• Text under study
= = =

HC Deb 17 March 1893 vol 10 cc464-72

2. £102,000, Supplementary, Public Education, England and Wales.

SIR RICHARD TEMPLE (Surrey, Kingston)

said, he wished to call the attention of the right hon. Gentleman to some figures given in the Return supplied to Members of the Committee. He confessed he could not understand these figures as presented to them in support of the Vote. He had high confidence in the right hon. Gentleman, however; and he was sure he would be able to give them an explanation before taking the Vote. A sum of £22,000 was asked for in respect of the scholars whose fees were remitted under the new system of free education. This meant that 44,000 additional children had come under the free system. That was not a great addition. They had now an average attendance of 95,000. The figures as given in the Papers did not seem to him to agree. They did not tally as between the average and the increased attendance and the cost to the country. If not now an explanation could be given on Report. The present Chancellor of the Exchequer had said that the present Government had made the free system a reality, but there had been no shortcomings or failures on the part of the late Government as compared with the present Government on this point. The Returns showed there had been a normal increase in the free attendances under the present Government, but nothing more. The number of evening scholars was put down in the Returns at 65,000. He would like to know whether that number showed any great increase during the present year? because this was one of the matters in respect to which the system did not seem to produce the results that might be expected. The great desideratum at the present time was a more rapid rate of progress in the evening school. [Cries of "Divide!" and "Order!"] Not at all. He was strictly in Order. It was the duty of the Committee to understand the figures which wore presented in the official Returns, and upon which were based the Votes now before the Committee.

= = =

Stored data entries
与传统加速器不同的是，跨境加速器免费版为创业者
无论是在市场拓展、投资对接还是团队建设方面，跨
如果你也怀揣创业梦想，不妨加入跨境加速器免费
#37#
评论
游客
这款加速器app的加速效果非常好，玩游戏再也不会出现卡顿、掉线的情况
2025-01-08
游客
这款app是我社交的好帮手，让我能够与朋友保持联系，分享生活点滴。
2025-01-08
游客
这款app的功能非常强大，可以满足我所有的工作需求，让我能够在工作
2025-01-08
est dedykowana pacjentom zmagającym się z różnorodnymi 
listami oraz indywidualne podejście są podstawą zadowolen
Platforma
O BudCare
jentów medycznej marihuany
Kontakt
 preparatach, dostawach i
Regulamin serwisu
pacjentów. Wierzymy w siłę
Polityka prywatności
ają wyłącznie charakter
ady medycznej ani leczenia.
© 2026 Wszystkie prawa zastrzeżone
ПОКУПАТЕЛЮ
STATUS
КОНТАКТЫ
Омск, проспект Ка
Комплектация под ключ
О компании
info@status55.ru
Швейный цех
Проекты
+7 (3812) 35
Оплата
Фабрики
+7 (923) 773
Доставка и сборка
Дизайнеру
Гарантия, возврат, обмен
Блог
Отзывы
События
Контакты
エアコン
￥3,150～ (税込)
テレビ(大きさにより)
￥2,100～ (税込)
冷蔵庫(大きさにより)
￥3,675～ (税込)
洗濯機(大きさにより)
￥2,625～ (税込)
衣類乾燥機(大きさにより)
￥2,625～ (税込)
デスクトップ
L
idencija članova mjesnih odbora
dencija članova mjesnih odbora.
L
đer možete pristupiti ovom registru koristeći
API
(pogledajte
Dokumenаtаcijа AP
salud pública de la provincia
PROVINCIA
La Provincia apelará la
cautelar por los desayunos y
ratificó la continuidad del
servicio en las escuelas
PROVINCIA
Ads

= = =

• Exercise requirements
Continue the 1893 Commons debate on the supplementary education vote, starting right after its final sentence.

• Reply
SIR W. HART DYKE (Kent, Dartford)

There are just one or two questions in regard to the working of the Act of 1891 to which I would refer. I am delighted that the Vote under the Act is so large, because I had the honour of passing it through this House. It. was said at the time that cheap education would be spurned by the people, and that this scheme would be falsified. That has not been the case; and what is being done under the Act is practically our (the Conservative Party's) success. I learn that the average increase of the number of children attending has gone up from 30,000 to 120,000. That is, so far, satisfactory. But I would ask the right hon. Gentleman whether he could give the Committee any information as to the age of the children entering the school, whether they are chiefly infants or elder children, and also whether the increase in attendances is largely in the agricultural districts or in the towns?

MR. A. C. MORTON (Peterborough)

said, he would like to ask just one question with regard to a matter about which he had received complaints. He wanted to know what was the cost of school books, especially in voluntary schools; and perhaps the right hon. Gentleman who was about to reply would state what orders the Education Department had issued in regard to the cost?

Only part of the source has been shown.